==== 页面文本 ====

太多了 是不是netfilter 没开启？
怎么开启呢？

chenyx

sysctl -a | grep conntrack
过滤下看看

jibaoxu

[root@ns1 /]# sysctl -a | grep conntrack
net.netfilter.nf_conntrack_generic_timeout = 600
net.netfilter.nf_conntrack_frag6_timeout = 60
net.netfilter.nf_conntrack_frag6_low_thresh = 196608
net.netfilter.nf_conntrack_frag6_high_thresh = 262144
net.netfilter.nf_conntrack_tcp_timeout_syn_sent = 120
net.netfilter.nf_conntrack_tcp_timeout_syn_recv = 60
net.netfilter.nf_conntrack_tcp_timeout_established = 432000
net.netfilter.nf_conntrack_tcp_timeout_fin_wait = 120
net.netfilter.nf_conntrack_tcp_timeout_close_wait = 60
net.netfilter.nf_conntrack_tcp_timeout_last_ack = 30
net.netfilter.nf_conntrack_tcp_timeout_time_wait = 120
net.netfilter.nf_conntrack_tcp_timeout_close = 10
net.netfilter.nf_conntrack_tcp_timeout_max_retrans = 300
net.netfilter.nf_conntrack_tcp_timeout_unacknowledged = 300
net.netfilter.nf_conntrack_tcp_loose = 1
net.netfilter.nf_conntrack_tcp_be_liberal = 0
net.netfilter.nf_conntrack_tcp_max_retrans = 3
net.netfilter.nf_conntrack_udp_timeout = 30
net.netfilter.nf_conntrack_udp_timeout_stream = 180
net.netfilter.nf_conntrack_icmpv6_timeout = 30
net.netfilter.nf_conntrack_icmp_timeout = 30
net.netfilter.nf_conntrack_acct = 0
net.netfilter.nf_conntrack_events = 1
net.netfilter.nf_conntrack_events_retry_timeout = 15
net.netfilter.nf_conntrack_max = 65536
net.netfilter.nf_conntrack_count = 56234
net.netfilter.nf_conntrack_buckets = 16384
net.netfilter.nf_conntrack_checksum = 1
net.netfilter.nf_conntrack_log_invalid = 0
net.netfilter.nf_conntrack_expect_max = 256
net.nf_conntrack_max = 65536
[root@ns1 /]#

bluexjj

net.netfilter.nf_conntrack_tcp_timeout_established = 432000
net.netfilter.nf_conntrack_max = 65536

是不是改这两个就好了？这两个在那改呢？具体改成多少比较合适？

====

任务目标
页面文本中，chenyx 建议执行命令“sysctl -a | grep conntrack”。按照文中的说法，这一步是为了做什么？

==== 提供的记录 ====

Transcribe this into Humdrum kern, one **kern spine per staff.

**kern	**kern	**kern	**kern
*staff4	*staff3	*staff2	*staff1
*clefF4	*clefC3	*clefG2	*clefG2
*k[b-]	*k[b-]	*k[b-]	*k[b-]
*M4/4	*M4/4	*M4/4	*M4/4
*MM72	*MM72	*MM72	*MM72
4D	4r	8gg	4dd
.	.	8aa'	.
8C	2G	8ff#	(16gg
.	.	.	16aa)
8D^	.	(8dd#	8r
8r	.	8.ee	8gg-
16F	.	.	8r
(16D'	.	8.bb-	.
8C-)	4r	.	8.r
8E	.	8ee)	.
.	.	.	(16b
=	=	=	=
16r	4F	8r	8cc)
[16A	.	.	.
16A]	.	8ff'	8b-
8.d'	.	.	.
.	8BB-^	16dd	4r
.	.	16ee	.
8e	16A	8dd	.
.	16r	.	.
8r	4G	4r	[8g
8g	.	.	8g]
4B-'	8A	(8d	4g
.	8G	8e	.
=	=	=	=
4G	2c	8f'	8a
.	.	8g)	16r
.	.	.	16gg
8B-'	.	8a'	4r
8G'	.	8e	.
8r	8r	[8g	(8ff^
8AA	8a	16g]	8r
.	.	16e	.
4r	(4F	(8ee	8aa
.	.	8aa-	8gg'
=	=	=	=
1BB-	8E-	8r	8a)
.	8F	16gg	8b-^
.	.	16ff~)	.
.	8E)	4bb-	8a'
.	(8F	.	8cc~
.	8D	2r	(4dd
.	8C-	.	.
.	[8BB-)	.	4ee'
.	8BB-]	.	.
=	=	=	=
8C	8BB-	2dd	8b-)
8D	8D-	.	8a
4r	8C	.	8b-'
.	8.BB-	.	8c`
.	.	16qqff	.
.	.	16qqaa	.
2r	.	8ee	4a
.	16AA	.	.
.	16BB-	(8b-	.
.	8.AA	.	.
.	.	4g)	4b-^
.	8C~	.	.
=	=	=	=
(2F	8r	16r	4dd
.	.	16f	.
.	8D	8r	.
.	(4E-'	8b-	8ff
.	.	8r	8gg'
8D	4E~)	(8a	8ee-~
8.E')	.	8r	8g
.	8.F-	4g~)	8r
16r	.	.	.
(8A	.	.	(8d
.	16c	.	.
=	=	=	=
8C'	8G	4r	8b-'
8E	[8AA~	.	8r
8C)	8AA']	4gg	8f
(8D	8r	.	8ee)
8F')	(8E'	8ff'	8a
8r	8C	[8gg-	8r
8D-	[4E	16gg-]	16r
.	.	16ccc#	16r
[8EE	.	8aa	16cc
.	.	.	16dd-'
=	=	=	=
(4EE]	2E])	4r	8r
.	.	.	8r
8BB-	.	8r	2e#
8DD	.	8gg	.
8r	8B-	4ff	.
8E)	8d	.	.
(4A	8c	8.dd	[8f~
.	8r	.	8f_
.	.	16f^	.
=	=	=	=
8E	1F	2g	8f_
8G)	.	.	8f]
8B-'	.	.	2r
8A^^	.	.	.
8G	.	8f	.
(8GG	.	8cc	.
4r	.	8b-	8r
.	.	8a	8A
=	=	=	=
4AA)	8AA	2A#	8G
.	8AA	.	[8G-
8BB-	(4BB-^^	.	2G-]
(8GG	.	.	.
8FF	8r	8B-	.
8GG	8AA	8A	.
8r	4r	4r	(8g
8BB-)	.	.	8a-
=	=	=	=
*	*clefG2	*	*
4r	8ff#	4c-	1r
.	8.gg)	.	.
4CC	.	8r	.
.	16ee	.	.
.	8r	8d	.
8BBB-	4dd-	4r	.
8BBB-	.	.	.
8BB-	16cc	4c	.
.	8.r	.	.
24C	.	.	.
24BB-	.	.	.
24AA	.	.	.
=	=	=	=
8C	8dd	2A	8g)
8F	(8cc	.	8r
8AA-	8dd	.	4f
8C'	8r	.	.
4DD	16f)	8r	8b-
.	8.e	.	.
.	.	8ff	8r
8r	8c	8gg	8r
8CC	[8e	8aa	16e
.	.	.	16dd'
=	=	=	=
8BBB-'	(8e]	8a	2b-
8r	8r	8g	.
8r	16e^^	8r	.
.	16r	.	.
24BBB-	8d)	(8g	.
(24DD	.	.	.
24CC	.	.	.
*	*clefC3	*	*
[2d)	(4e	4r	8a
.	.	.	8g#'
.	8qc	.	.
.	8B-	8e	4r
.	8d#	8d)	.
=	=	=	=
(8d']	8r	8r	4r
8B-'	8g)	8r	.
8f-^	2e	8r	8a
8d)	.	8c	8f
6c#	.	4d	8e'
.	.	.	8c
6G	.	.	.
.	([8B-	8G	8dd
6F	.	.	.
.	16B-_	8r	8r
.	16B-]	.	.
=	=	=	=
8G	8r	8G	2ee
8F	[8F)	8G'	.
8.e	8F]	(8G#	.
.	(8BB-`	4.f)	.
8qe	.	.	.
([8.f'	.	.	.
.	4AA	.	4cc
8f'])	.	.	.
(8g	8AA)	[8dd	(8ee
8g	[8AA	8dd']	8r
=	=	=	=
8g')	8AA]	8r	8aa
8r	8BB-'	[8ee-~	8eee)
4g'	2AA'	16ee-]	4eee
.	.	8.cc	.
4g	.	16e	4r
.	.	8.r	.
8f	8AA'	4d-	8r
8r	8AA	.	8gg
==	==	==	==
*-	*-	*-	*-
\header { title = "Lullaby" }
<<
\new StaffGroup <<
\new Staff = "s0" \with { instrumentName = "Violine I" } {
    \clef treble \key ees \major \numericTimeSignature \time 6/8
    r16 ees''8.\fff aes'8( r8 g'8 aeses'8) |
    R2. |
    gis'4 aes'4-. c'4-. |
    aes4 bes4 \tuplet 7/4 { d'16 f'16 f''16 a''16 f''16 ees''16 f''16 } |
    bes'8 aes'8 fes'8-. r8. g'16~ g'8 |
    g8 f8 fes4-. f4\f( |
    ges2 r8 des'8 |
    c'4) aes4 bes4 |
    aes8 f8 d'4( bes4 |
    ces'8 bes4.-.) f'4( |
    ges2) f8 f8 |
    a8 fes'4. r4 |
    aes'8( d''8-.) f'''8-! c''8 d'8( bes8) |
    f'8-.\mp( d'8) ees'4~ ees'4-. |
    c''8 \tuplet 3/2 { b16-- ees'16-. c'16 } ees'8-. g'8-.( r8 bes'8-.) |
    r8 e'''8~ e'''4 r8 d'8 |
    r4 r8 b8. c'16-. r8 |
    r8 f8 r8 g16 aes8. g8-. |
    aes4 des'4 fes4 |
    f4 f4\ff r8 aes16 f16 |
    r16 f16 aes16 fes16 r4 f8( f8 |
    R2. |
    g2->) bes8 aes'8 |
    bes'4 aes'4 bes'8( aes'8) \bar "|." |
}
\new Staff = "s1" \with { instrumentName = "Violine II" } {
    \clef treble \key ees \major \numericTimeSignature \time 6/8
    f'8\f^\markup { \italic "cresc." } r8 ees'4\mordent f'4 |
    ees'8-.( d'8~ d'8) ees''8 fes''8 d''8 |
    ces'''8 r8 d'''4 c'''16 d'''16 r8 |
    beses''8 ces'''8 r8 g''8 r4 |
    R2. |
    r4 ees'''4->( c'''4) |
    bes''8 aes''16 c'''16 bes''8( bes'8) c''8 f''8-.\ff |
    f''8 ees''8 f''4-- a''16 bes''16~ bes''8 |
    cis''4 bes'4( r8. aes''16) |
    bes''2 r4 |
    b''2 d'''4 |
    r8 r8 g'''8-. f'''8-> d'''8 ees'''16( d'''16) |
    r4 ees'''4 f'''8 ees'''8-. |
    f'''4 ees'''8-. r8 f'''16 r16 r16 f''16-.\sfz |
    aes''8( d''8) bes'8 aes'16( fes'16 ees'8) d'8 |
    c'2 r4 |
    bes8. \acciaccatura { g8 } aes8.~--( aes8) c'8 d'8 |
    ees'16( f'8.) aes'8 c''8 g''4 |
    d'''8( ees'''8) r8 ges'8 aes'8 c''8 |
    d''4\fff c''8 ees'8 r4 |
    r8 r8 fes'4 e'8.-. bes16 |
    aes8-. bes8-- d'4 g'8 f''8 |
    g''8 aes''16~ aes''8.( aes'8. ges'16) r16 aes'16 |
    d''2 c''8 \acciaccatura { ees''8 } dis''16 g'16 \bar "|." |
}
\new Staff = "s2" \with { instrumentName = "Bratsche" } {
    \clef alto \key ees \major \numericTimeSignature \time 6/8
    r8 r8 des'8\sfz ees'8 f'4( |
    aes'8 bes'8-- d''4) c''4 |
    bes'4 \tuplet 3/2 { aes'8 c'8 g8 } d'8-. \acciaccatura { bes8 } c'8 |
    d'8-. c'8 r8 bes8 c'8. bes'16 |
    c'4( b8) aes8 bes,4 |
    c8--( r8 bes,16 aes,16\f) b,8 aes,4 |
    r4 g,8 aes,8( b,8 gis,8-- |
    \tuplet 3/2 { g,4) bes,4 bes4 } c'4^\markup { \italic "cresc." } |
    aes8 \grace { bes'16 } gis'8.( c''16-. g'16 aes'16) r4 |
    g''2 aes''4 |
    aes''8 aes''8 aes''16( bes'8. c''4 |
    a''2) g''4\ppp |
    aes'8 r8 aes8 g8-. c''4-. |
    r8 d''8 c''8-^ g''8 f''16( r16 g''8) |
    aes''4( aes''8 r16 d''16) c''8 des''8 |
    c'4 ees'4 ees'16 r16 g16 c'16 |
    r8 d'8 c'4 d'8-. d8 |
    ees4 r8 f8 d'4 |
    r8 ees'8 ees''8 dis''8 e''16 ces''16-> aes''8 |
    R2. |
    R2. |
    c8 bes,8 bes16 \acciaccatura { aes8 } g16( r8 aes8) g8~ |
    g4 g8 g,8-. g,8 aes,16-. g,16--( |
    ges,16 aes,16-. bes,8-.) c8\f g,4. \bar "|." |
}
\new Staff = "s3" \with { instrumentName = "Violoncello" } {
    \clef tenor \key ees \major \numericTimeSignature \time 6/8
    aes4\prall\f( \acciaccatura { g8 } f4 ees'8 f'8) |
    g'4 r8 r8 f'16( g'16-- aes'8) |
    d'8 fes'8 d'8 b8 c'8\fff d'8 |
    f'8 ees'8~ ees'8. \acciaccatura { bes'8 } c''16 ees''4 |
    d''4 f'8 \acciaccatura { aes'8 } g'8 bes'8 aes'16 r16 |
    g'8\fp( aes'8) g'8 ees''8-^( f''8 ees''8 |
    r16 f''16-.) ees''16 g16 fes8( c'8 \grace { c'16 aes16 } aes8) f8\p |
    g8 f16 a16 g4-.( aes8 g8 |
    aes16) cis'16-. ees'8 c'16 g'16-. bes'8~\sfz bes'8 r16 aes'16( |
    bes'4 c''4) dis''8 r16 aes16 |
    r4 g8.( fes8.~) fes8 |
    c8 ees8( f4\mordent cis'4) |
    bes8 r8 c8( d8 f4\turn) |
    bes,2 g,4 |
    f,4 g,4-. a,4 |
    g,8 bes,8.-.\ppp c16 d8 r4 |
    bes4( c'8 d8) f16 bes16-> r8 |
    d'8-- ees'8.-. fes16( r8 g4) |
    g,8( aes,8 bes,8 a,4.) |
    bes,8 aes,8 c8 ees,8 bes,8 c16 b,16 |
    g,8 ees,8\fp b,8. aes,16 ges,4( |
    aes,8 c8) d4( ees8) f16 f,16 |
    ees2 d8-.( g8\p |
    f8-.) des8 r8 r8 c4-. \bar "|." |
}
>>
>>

====

预期输出
chenyx 说要“过滤下看看”。也就是用 grep conntrack 过滤 sysctl -a 的输出，再查看过滤后的结果。